Bill Clinton cannot decide how he feels, or at least what he should say, about his legacy on crime, and in particular his signing of the Violent Crime Control and Law Enforcement Act more than 20 years ago.
Colloquially known as the Crime Bill, the 1994 law lengthened prison sentences, expanded the use of the death penalty and gave states more money to hire police and build more prisons. It also included an assault weapons ban and funding for inner-city after-school programs.
Last summer in Philadelphia, the former president told an NAACP audience that by signing the bill he had probably made the problem of mass incarceration “worse.”
But he struck a different tone last week. Back in Philly stumping for his wife, Clinton launched a vigorous defense of the crime bill, sparring for 10 minutes with Black Lives Matter protestors. Far from destroying black communities, as the protestors argued, Clinton insisted that the law bolstered them by taking child-murderers and crack dealers off their streets.
By the next day, Clinton had changed his tune once again, claiming that he “almost want[ed] to apologize” for his comments of the previous day.
Clinton’s ambivalence is understandable. It highlights the difficulty in discerning the efficacy of public policies. It also demonstrates the difficulty of speaking candidly about an issue in which race plays an important role and on which human lives depend.
The Crime Bill was a bipartisan response to a rise in violent crime. Its defenders claim it was a primary factor in the subsequent drop in crime. “Because of that bill, we had a 25-year low in crime, a 33-year low in the murder rate, and listen to this, because of that and the background check law, a 46-year low in the deaths of people of gun violence,” Clinton said last week.
But while the law undoubtedly contributed to those declines, most experts say they had more to do with other factors, such as developments in policing techniques and technology as well as economic, social and even environmental forces beyond the scope of the criminal justice system. Notably, the decline in violent crime began before the Crime Bill became law.
What no one can argue is that the law contributed to an enormous rise in the nation’s prison population. And it’s from there that much black anger stems, and where it is justified.
Since the era of mass incarceration began three decades ago, the prison population has shot up 400 percent, to roughly 2.3 million people, the largest in the world. America has 5 percent of the world’s population but 25 percent of its prisoners. That statistic alone probably tells us something has gone wrong with our criminal justice system, even though it also points toward serious problems, too, with our deteriorating culture and social cohesion.
Fortunately, a consensus has formed that too many people are being placed in prison for too long and at too high a cost, both financially and morally. When ex-offenders leave prison, too many aren’t prepared for reintroduction into society.
A bipartisan coalition of lawmakers, activists and academics agree that the old approach of warehousing prisoners isn’t working and that reform is desperately needed. Any issue upon which President Obama, the ACLU, Rand Paul and the Koch brothers agree deserves our careful attention.
It is undeniable that the erosion of trust that has taken place between police and the black communities must be restored.
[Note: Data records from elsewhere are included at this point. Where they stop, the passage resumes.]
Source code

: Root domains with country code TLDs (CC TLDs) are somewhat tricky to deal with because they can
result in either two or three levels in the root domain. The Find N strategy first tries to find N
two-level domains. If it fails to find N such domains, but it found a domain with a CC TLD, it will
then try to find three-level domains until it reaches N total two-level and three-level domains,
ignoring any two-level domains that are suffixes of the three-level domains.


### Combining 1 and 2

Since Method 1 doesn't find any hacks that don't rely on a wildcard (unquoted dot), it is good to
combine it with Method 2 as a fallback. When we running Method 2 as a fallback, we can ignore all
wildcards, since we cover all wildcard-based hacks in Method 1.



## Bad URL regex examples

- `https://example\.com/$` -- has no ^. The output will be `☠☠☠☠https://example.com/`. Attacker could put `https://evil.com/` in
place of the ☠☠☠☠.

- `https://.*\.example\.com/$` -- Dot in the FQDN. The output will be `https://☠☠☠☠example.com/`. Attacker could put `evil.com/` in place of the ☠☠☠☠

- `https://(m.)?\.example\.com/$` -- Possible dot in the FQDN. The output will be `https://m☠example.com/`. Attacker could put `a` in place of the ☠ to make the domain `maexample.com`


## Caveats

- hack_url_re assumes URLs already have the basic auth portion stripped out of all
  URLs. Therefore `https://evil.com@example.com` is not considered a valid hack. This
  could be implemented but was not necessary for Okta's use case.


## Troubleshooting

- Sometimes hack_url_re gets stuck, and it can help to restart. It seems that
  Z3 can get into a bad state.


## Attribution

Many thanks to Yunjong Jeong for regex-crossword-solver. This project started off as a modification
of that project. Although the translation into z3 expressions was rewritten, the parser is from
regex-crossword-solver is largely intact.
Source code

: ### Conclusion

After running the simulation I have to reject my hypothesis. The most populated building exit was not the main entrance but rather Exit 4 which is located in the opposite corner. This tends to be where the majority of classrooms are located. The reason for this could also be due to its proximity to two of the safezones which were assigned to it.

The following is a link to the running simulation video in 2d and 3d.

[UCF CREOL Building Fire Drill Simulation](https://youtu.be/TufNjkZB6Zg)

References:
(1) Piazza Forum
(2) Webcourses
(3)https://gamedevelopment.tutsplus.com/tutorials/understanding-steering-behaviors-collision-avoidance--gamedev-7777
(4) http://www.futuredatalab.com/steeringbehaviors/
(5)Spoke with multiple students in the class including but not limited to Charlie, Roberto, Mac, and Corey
Black Lives Matter and other activists are not wrong when they say that mass incarceration has helped destroy black communities. But they are also not completely right if they ignore or deny other causes just as obvious.
The criminal justice system is not inherently racist, despite the incidents of racial discrimination by police that do occur. If anything, a policy of deliberate benign neglect by law enforcement for the sole purpose of incarcerating smaller numbers would do greater damage to black communities than to anyone else. Blacks are, after all, disproportionately the victims of violent crimes.
FBI statistics show that about 90 percent of blacks murdered in single-victim crimes are murdered by other blacks. (A similar number is true of white murder victims.) As Clinton put it while shouting at protestors during his defense of the crime bill last week, “You are defending the people who killed the lives you say matter. Tell the truth!”
Telling the truth means acknowledging that mass incarceration did more harm than good. But for the protestors, it also means realizing that by aiming their fire at law enforcement to the exlusion of all other and numerically more serious problems, they are not hastening but delaying the day when this societal ill is resolved.